Of course I did notice the bold, red and black coloration. It was an interesting insect, new to me, and so I let it alone. I thought it beautiful. As one should with new romances, I took it slowly. Was it a predator of plants or bugs? I kept meaning to look it up, but days went by. I approached cautiously, admiring its stark, sleek coat of arms. One morning I went in search of it for a picture and saw the answer to my question: it was munching my cabbage!
The harlequin cabbage bug (Murgantia histrionica), not to be confused with the harlequin beetle (Acrocinus longimanus), is a black stinkbug with bright red, orange, or yellow coloration. It is considered dangerous – to a cabbage plant that is – and it is described as an important pest. It causes damage by sucking the sap out of plants, but what I saw appeared to be munching, not sucking.
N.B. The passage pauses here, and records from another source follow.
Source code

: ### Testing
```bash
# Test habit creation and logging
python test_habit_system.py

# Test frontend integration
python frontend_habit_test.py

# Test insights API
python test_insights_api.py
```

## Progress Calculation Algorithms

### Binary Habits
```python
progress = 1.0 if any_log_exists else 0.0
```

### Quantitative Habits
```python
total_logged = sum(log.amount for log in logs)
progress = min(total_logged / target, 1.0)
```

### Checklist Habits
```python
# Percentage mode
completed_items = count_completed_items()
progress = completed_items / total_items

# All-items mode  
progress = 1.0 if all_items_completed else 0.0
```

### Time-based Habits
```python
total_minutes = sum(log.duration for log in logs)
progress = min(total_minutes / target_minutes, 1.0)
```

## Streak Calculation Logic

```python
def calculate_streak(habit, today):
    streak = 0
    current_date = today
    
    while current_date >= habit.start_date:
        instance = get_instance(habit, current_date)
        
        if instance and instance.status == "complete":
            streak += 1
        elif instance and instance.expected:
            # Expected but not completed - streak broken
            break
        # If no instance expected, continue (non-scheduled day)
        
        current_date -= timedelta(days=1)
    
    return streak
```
I thought that perhaps the nymphs do the sucking damage. I promptly removed all the eggs I could find. They are quite beautiful. I’d not yet seen a nymph. However, that does not mean I’d broken this romantic life cycle. The new nymphs are basically the size of the eggs (see excellent photos at this website: http://entnemdept.ufl.edu/creatures/veg/leaf/harlequin_bug.htm) and therefore, easily missed.
I already have holes in most of my cabbage plant leaves thanks to the cabbage white butterfly. I pick off some of the larvae since they are numerous, but otherwise I try to live with the chewed leaves. They taste the same and most of my cabbage is slated for fermentation. No one will see the holes once I chop the leaves into small pieces. But I’ve seen what the gray squash bugs can do to a squash plant, and I don’t want to share my cabbage with the harlequin cabbage bug. This means daily checking.
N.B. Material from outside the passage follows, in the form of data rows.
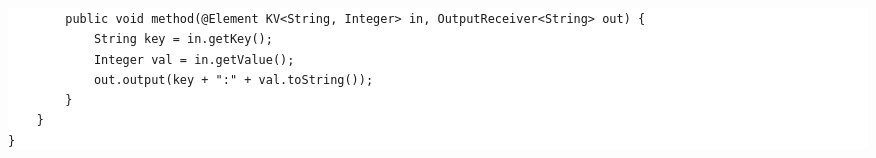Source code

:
 ```java=
        public void method(@Element KV<String, Integer> in, OutputReceiver<String> out) {
            String key = in.getKey();
            Integer val = in.getValue();
            out.output(key + ":" + val.toString());
        }
    }
}
```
I later realized that the harlequin bug I thought was munching on a cabbage leaf must have just been sitting right where a cabbage white larva had feasted and that is why I thought it was munching. I soon noticed not only holes all over my cabbage, but lots of juicy green frass, otherwise known as caterpillar poop. I wonder – since I might lose my cabbage – if there is much nitrogen in caterpillar poop. At least I could get some fertilizer in the soil for the next go around. All romances need a little give and take.
The harlequin cabbage bug is a hemimetabolous insect. This means it undergoes incomplete metamorphosis in its development. It goes from egg to nymph to adult through gradual changes as opposed to having a pupa stage (think butterflies), which is called holometabolism, or complete metamorphosis. Grasshoppers and dragonflies are examples of other insects with hemimetabolism.
Harlequin cabbage bugs require anywhere from 50 to 80 days to complete one generation of their life cycle. In warmer climates this means plenty of time for some extra-amorous affairs. They overwinter as adults, ready for love in the spring. I had never seen this insect before. I am in awe of how the adults found my particular cabbage patch. How far did they travel? Was it serendipitous that two harlequin bugs met on my lovely cabbage? I did have lovely cabbage a few weeks ago. I rather think not, since I found many adults and, unwittingly left them to their romantic interludes a bit too long.
So what happened to my daily checking? Well, there is always much to do in a garden, and then we went away for four days. Then, of course, there is much to do when one returns. Today I got to that checking. It seems some cabbage will indeed be lost, unless I want to spend a lot of time removing caterpillar poop before making my sauerkraut. I also found more Harlequin adults and more eggs, this time with larva. This means the dangerous sucking behavior has barely begun. My poor plants. The good news is that my chickens like cabbage and broccoli leaves. Leaves with eggs or larvae are even better, like nuts on your sundae. And the best news is that not all of my cabbage and broccoli are affected. Yet.
Bold coloration in nature is often a sign that an organism is toxic. This adaptation then caused some species to evolve bold coloration even though they are not toxic – a tricky protective mechanism called mimicry. The cabbage harlequin bug is not toxic and can safely be fed to the chickens. Of course, non-toxic does not mean tasty, and when I presented the girls with a bowl full of cabbage butterfly larvae and a harlequin bug, all but the bug was devoured. They didn’t even attempt to taste it. Seems I was the only fool. No more cabbage romances for me.